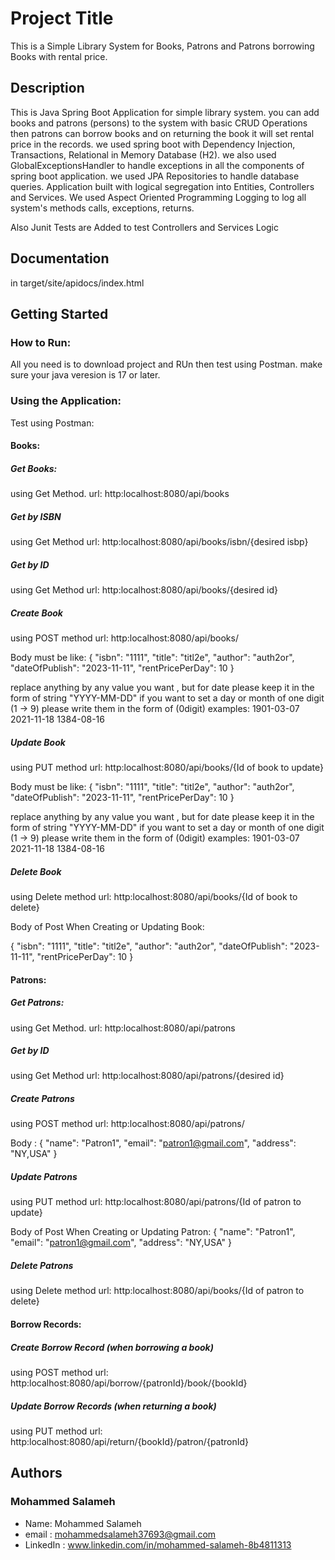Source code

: # Project Title
This is a Simple Library System for Books, Patrons and Patrons borrowing Books with rental price.

## Description
This is Java Spring Boot Application for simple library system.
you can add books and patrons (persons) to the system with basic CRUD Operations
then patrons can borrow books and on returning the book it will set rental price in the records.
we used spring boot with Dependency Injection, Transactions, Relational in Memory Database (H2).
we also used GlobalExceptionsHandler to handle exceptions in all the components of spring boot application.
we used JPA Repositories to handle database queries.
Application built with logical segregation into Entities, Controllers and Services.
We used Aspect Oriented Programming Logging to log all system's methods calls, exceptions, returns.

Also Junit Tests are Added to test Controllers and Services Logic

## Documentation
in target/site/apidocs/index.html

## Getting Started
### How to Run:
All you need is to download project and RUn then test using Postman.
make sure your java veresion is 17 or later.

### Using the Application:
Test using Postman:
#### Books:
##### Get Books:
using Get Method.
url: http:localhost:8080/api/books

##### Get by ISBN
using Get Method
url: http:localhost:8080/api/books/isbn/{desired isbp}
##### Get by ID
using Get Method
url: http:localhost:8080/api/books/{desired id}
##### Create Book
using POST method
url: http:localhost:8080/api/books/

Body must be like:
{
"isbn": "1111",
"title": "titl2e",
"author": "auth2or",
"dateOfPublish": "2023-11-11",
"rentPricePerDay": 10
}

replace anything by any value you want , but for date please keep it in the form of string "YYYY-MM-DD"
if you want to set a day or month of one digit (1 -> 9) please write them in the form of (0digit)
examples:
1901-03-07
2021-11-18
1384-08-16

##### Update Book
using PUT method
url: http:localhost:8080/api/books/{Id of book to update}

Body must be like:
{
"isbn": "1111",
"title": "titl2e",
"author": "auth2or",
"dateOfPublish": "2023-11-11",
"rentPricePerDay": 10
}

replace anything by any value you want , but for date please keep it in the form of string "YYYY-MM-DD"
if you want to set a day or month of one digit (1 -> 9) please write them in the form of (0digit)
examples:
1901-03-07
2021-11-18
1384-08-16

##### Delete Book
using Delete method
url: http:localhost:8080/api/books/{Id of book to delete}


Body of Post When Creating or Updating Book:

{
  "isbn": "1111",
  "title": "titl2e",
  "author": "auth2or",
  "dateOfPublish": "2023-11-11",
  "rentPricePerDay": 10
}


#### Patrons:

##### Get Patrons:
using Get Method.
url: http:localhost:8080/api/patrons

##### Get by ID
using Get Method
url: http:localhost:8080/api/patrons/{desired id}
##### Create Patrons
using POST method
url: http:localhost:8080/api/patrons/

Body :
{
"name": "Patron1",
"email": "patron1@gmail.com",
"address": "NY,USA"
}


##### Update Patrons
using PUT method
url: http:localhost:8080/api/patrons/{Id of patron to update}

Body of Post When Creating or Updating Patron:
{
"name": "Patron1",
"email": "patron1@gmail.com",
"address": "NY,USA"
}


##### Delete Patrons
using Delete method
url: http:localhost:8080/api/books/{Id of patron to delete}



#### Borrow Records:


##### Create Borrow Record (when borrowing a book)
using POST method
url: http:localhost:8080/api/borrow/{patronId}/book/{bookId}


##### Update Borrow Records (when returning a book)
using PUT method
url: http:localhost:8080/api/return/{bookId}/patron/{patronId}



## Authors
### Mohammed Salameh
* Name: Mohammed Salameh
* email : mohammedsalameh37693@gmail.com
* LinkedIn : www.linkedin.com/in/mohammed-salameh-8b4811313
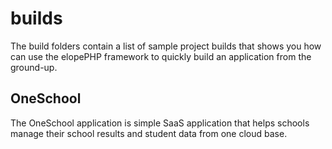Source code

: # builds
The build folders contain a list of sample project builds that shows you how can use the elopePHP framework to quickly build an application from the ground-up.

## OneSchool
The OneSchool application is simple SaaS application that helps schools manage their school results and student data from one cloud base. 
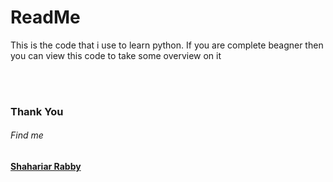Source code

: <h1>ReadMe</h1>
<p>This is the code that i use to learn python. If you are complete beagner then you can view this code to take some overview on it<p>
<br>
<br>
<h3> Thank You</h3>

<h6>Find me</h6>
<h4> <a href="http://facebook.com/shahariarrabby">Shahariar Rabby</a></h4>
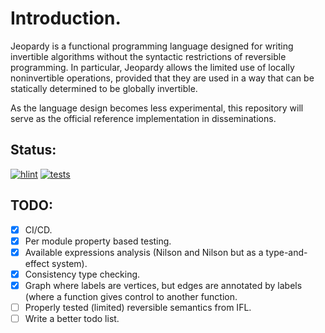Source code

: # Introduction.

Jeopardy is a functional programming language designed for writing
invertible algorithms without the syntactic restrictions of reversible programming.
In particular, Jeopardy allows the limited use of locally noninvertible operations,
provided that they are used in a way that can be statically determined to be globally invertible.

As the language design becomes less experimental, this repository will serve as the official
reference implementation in disseminations.

## Status:
[![hlint](https://github.com/jtkristensen/Jeopardy/actions/workflows/main-hlint.yaml/badge.svg)](https://github.com/jtkristensen/Jeopardy/actions/workflows/main-hlint.yaml)
[![tests](https://github.com/jtkristensen/Jeopardy/actions/workflows/main-test.yaml/badge.svg)](https://github.com/jtkristensen/Jeopardy/actions/workflows/main-test.yaml)

## TODO:
- [x] CI/CD.
- [x] Per module property based testing.
- [x] Available expressions analysis (Nilson and Nilson but as a type-and-effect system).
- [x] Consistency type checking.
- [x] Graph where labels are vertices, but edges are annotated by labels
      (where a function gives control to another function.
- [ ] Properly tested (limited) reversible semantics from IFL.
- [ ] Write a better todo list.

────────────────────────────────────────

**Instructions for the task**:
Print all of the data exactly, and do not carry over any pictures.

**Written answer**:
Source code

: # Project Title
This is a Simple Library System for Books, Patrons and Patrons borrowing Books with rental price.

## Description
This is Java Spring Boot Application for simple library system.
you can add books and patrons (persons) to the system with basic CRUD Operations
then patrons can borrow books and on returning the book it will set rental price in the records.
we used spring boot with Dependency Injection, Transactions, Relational in Memory Database (H2).
we also used GlobalExceptionsHandler to handle exceptions in all the components of spring boot application.
we used JPA Repositories to handle database queries.
Application built with logical segregation into Entities, Controllers and Services.
We used Aspect Oriented Programming Logging to log all system's methods calls, exceptions, returns.

Also Junit Tests are Added to test Controllers and Services Logic

## Documentation
in target/site/apidocs/index.html

## Getting Started
### How to Run:
All you need is to download project and RUn then test using Postman.
make sure your java veresion is 17 or later.

### Using the Application:
Test using Postman:
#### Books:
##### Get Books:
using Get Method.
url: http:localhost:8080/api/books

##### Get by ISBN
using Get Method
url: http:localhost:8080/api/books/isbn/{desired isbp}
##### Get by ID
using Get Method
url: http:localhost:8080/api/books/{desired id}
##### Create Book
using POST method
url: http:localhost:8080/api/books/

Body must be like:
{
"isbn": "1111",
"title": "titl2e",
"author": "auth2or",
"dateOfPublish": "2023-11-11",
"rentPricePerDay": 10
}

replace anything by any value you want , but for date please keep it in the form of string "YYYY-MM-DD"
if you want to set a day or month of one digit (1 -> 9) please write them in the form of (0digit)
examples:
1901-03-07
2021-11-18
1384-08-16

##### Update Book
using PUT method
url: http:localhost:8080/api/books/{Id of book to update}

Body must be like:
{
"isbn": "1111",
"title": "titl2e",
"author": "auth2or",
"dateOfPublish": "2023-11-11",
"rentPricePerDay": 10
}

replace anything by any value you want , but for date please keep it in the form of string "YYYY-MM-DD"
if you want to set a day or month of one digit (1 -> 9) please write them in the form of (0digit)
examples:
1901-03-07
2021-11-18
1384-08-16

##### Delete Book
using Delete method
url: http:localhost:8080/api/books/{Id of book to delete}


Body of Post When Creating or Updating Book:

{
  "isbn": "1111",
  "title": "titl2e",
  "author": "auth2or",
  "dateOfPublish": "2023-11-11",
  "rentPricePerDay": 10
}


#### Patrons:

##### Get Patrons:
using Get Method.
url: http:localhost:8080/api/patrons

##### Get by ID
using Get Method
url: http:localhost:8080/api/patrons/{desired id}
##### Create Patrons
using POST method
url: http:localhost:8080/api/patrons/

Body :
{
"name": "Patron1",
"email": "patron1@gmail.com",
"address": "NY,USA"
}


##### Update Patrons
using PUT method
url: http:localhost:8080/api/patrons/{Id of patron to update}

Body of Post When Creating or Updating Patron:
{
"name": "Patron1",
"email": "patron1@gmail.com",
"address": "NY,USA"
}


##### Delete Patrons
using Delete method
url: http:localhost:8080/api/books/{Id of patron to delete}



#### Borrow Records:


##### Create Borrow Record (when borrowing a book)
using POST method
url: http:localhost:8080/api/borrow/{patronId}/book/{bookId}


##### Update Borrow Records (when returning a book)
using PUT method
url: http:localhost:8080/api/return/{bookId}/patron/{patronId}



## Authors
### Mohammed Salameh
* Name: Mohammed Salameh
* email : mohammedsalameh37693@gmail.com
* LinkedIn : www.linkedin.com/in/mohammed-salameh-8b4811313
Source code

: # builds
The build folders contain a list of sample project builds that shows you how can use the elopePHP framework to quickly build an application from the ground-up.

## OneSchool
The OneSchool application is simple SaaS application that helps schools manage their school results and student data from one cloud base. 
Source code

: <h1>ReadMe</h1>
<p>This is the code that i use to learn python. If you are complete beagner then you can view this code to take some overview on it<p>
<br>
<br>
<h3> Thank You</h3>

<h6>Find me</h6>
<h4> <a href="http://facebook.com/shahariarrabby">Shahariar Rabby</a></h4>
Source code

: # Introduction.

Jeopardy is a functional programming language designed for writing
invertible algorithms without the syntactic restrictions of reversible programming.
In particular, Jeopardy allows the limited use of locally noninvertible operations,
provided that they are used in a way that can be statically determined to be globally invertible.

As the language design becomes less experimental, this repository will serve as the official
reference implementation in disseminations.

## Status:
[![hlint](https://github.com/jtkristensen/Jeopardy/actions/workflows/main-hlint.yaml/badge.svg)](https://github.com/jtkristensen/Jeopardy/actions/workflows/main-hlint.yaml)
[![tests](https://github.com/jtkristensen/Jeopardy/actions/workflows/main-test.yaml/badge.svg)](https://github.com/jtkristensen/Jeopardy/actions/workflows/main-test.yaml)

## TODO:
- [x] CI/CD.
- [x] Per module property based testing.
- [x] Available expressions analysis (Nilson and Nilson but as a type-and-effect system).
- [x] Consistency type checking.
- [x] Graph where labels are vertices, but edges are annotated by labels
      (where a function gives control to another function.
- [ ] Properly tested (limited) reversible semantics from IFL.
- [ ] Write a better todo list.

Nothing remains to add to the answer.